Le triste tableau de la vie de Phèdre est aggravé par le champ lexical de la mort : « La
mort est le seul dieu que j’osais implorer ». Il s’agit de rendre compte du désespoir de
Phèdre par l’évocation de la mort. On note également la confusion des sentiments du
personnage. Son désespoir atteint son paroxysme lorsqu’elle évoque le bonheur des
amants.

Cette description donne un ton pathétique et tragique à l’extrait. La situation


douloureuse, l’utilisation du lexique affectif, la description de l’état de souffrance,
notamment physique et psychologique, révèlent le désespoir du personnage ! Les
modalités interrogatives et exclamatives marquent les reproches adressés à la
confidente.
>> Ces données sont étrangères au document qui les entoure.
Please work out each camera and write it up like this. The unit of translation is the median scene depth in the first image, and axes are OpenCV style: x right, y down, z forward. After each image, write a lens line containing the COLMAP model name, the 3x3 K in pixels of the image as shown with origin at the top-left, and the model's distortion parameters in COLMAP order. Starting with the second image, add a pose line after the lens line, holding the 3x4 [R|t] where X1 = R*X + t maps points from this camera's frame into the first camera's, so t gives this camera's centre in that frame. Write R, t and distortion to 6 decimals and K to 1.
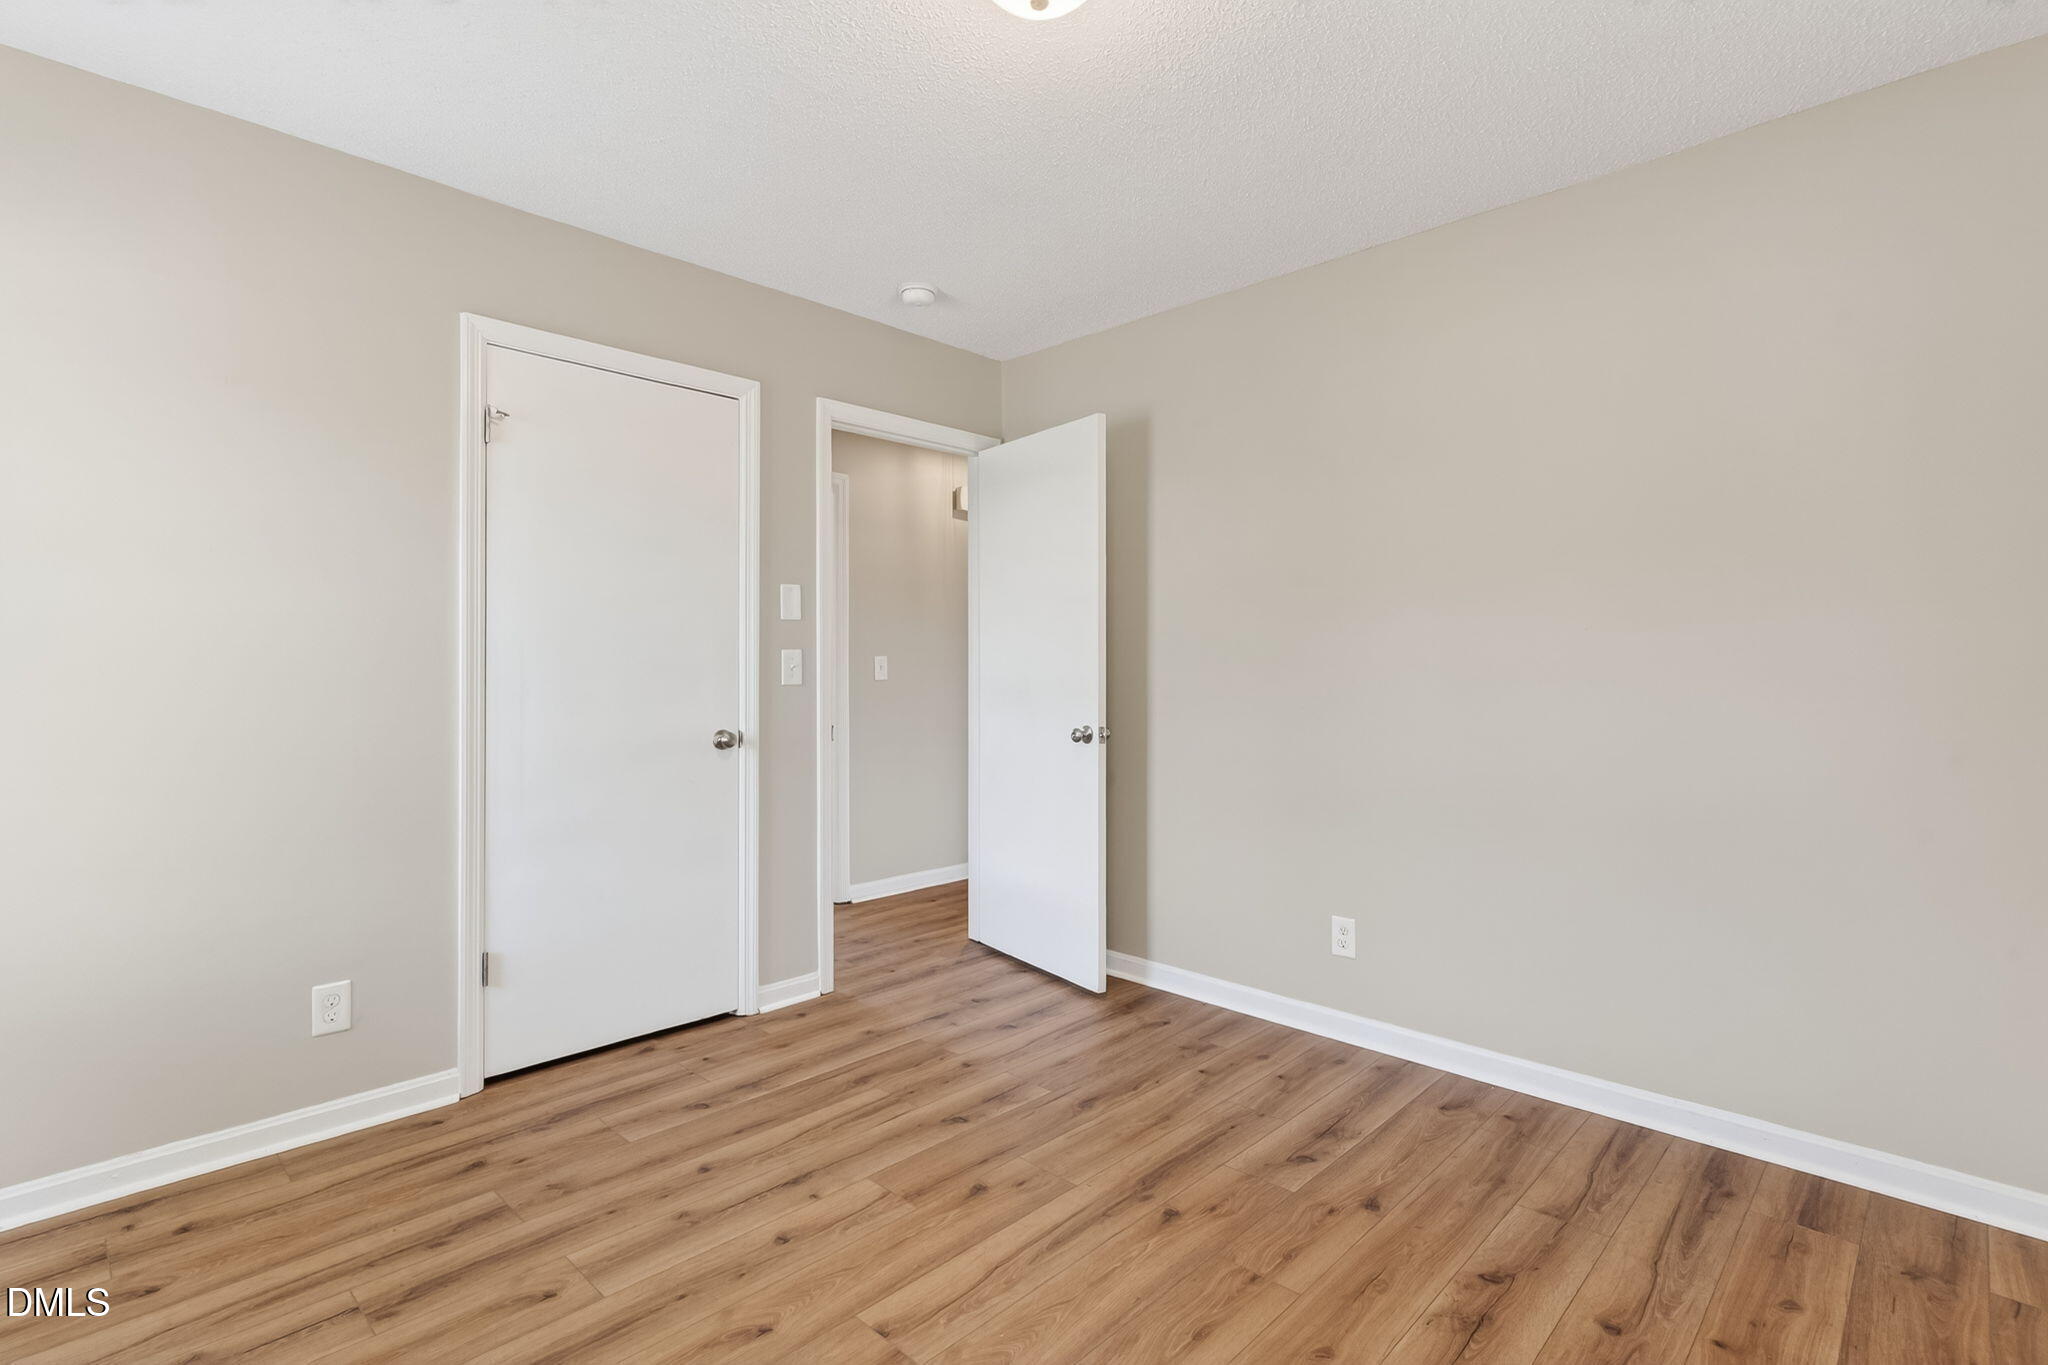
lens RADIAL K [[975.6, 0, 1015.1], [0, 975.6, 675.6], [0, 0, 1]] dist [0.003807, 0.001224]
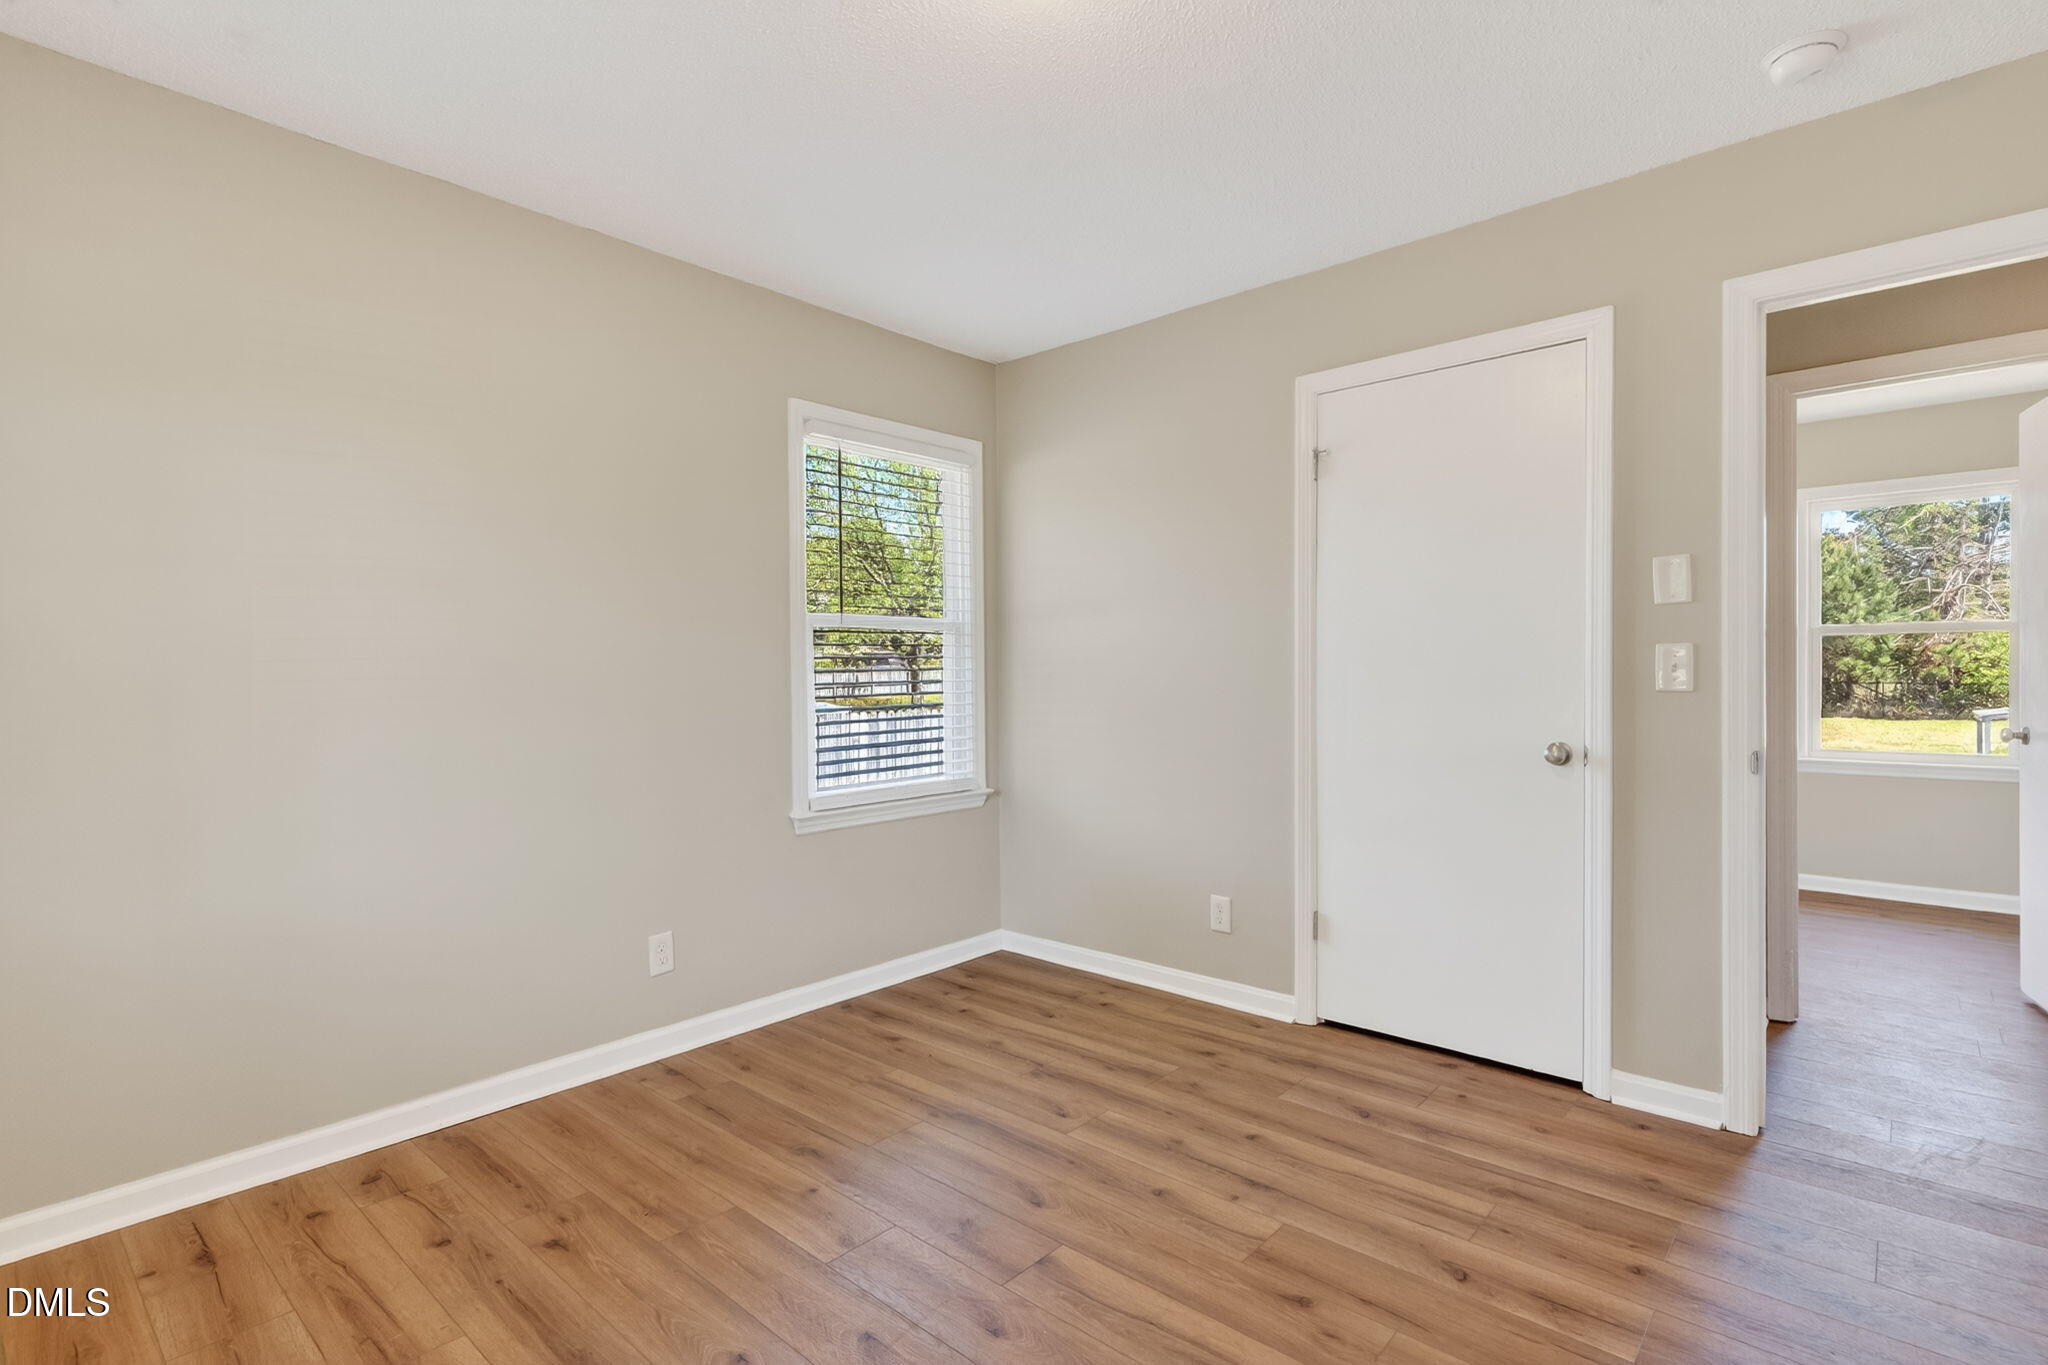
lens RADIAL K [[988.9, 0, 1010.3], [0, 988.9, 677.2], [0, 0, 1]] dist [0.003269, 0.001828]
pose [[0.035047, 0.006234, -0.999366, 0.758476], [0.002914, 0.999976, 0.006340, -0.009544], [0.999381, -0.003135, 0.035028, 0.696503]]
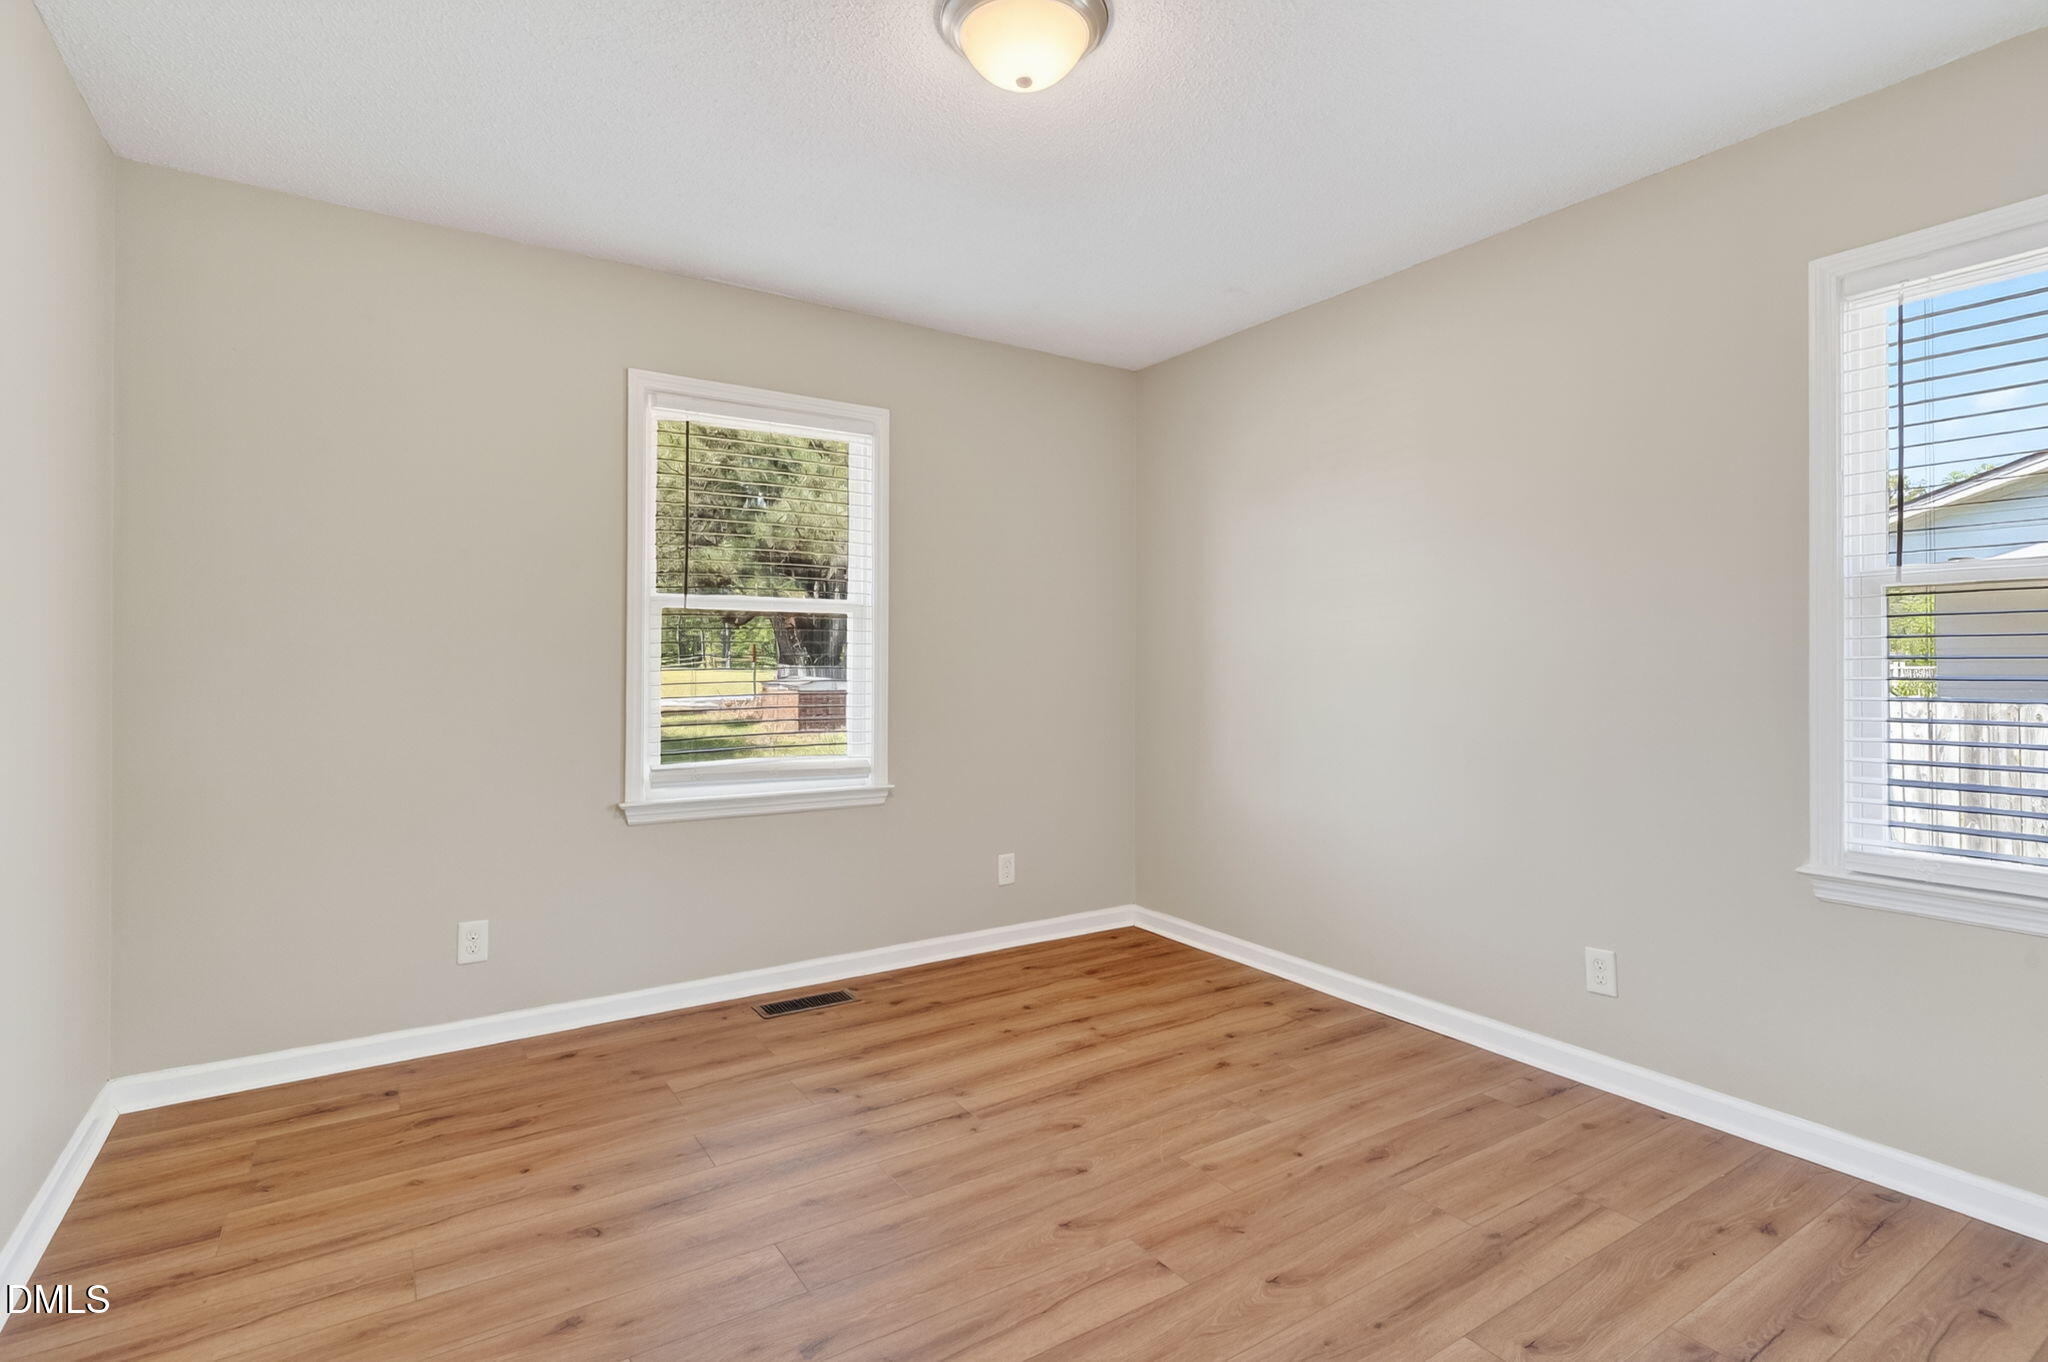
lens RADIAL K [[996.8, 0, 1020.8], [0, 996.8, 655.8], [0, 0, 1]] dist [0.002615, 0.000658]
pose [[-0.977360, -0.000265, 0.211582, -0.164035], [-0.000319, 1.000000, -0.000223, -0.011659], [-0.211582, -0.000285, -0.977360, 1.607178]]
Ces modalités expriment la jalousie comme thème principal de ce passage.
La double situation (heureuse pour les amants, malheureuse et tragique pour Phèdre)
appelle le désir de vengeance comme manifestation de la jalousie. Le désir de mort de
la rivale renforce cette attitude. Racine met ainsi en scène la lutte de l’héroïne contre
son destin, alors qu’elle traverse la crise de jalousie. Il met également en scène le procès
de Phèdre, juge d’elle-même et juge d’autrui : Aricie et Oenon. L’histoire souligne la
culpabilité tragique de Phèdre.

La découverte de l’amour d’Hippolyte pour Aricie renverse la situation et provoque


la jalousie de Phèdre. Les sentiments de honte et de culpabilité cèdent la place à la
jalousie. Phèdre apparaît sur scène comme un personnage submergé par ses sentiments
et par la fatalité soutenue par Vénus, la honte et la rivalité. Phèdre est consciente que
l’amour entre Hippolyte et Aricie détruit toute possibilité de réaliser son amour, même
sur le plan imaginaire. De ce point de vue, elle est déchirée par un nouveau mal : la
jalousie. Il s’agit de dresser le portrait du personnage tragique. Le dramaturge répond
ainsi à l’esthétique classique de la mise à nu des souffrances de l’héroïne.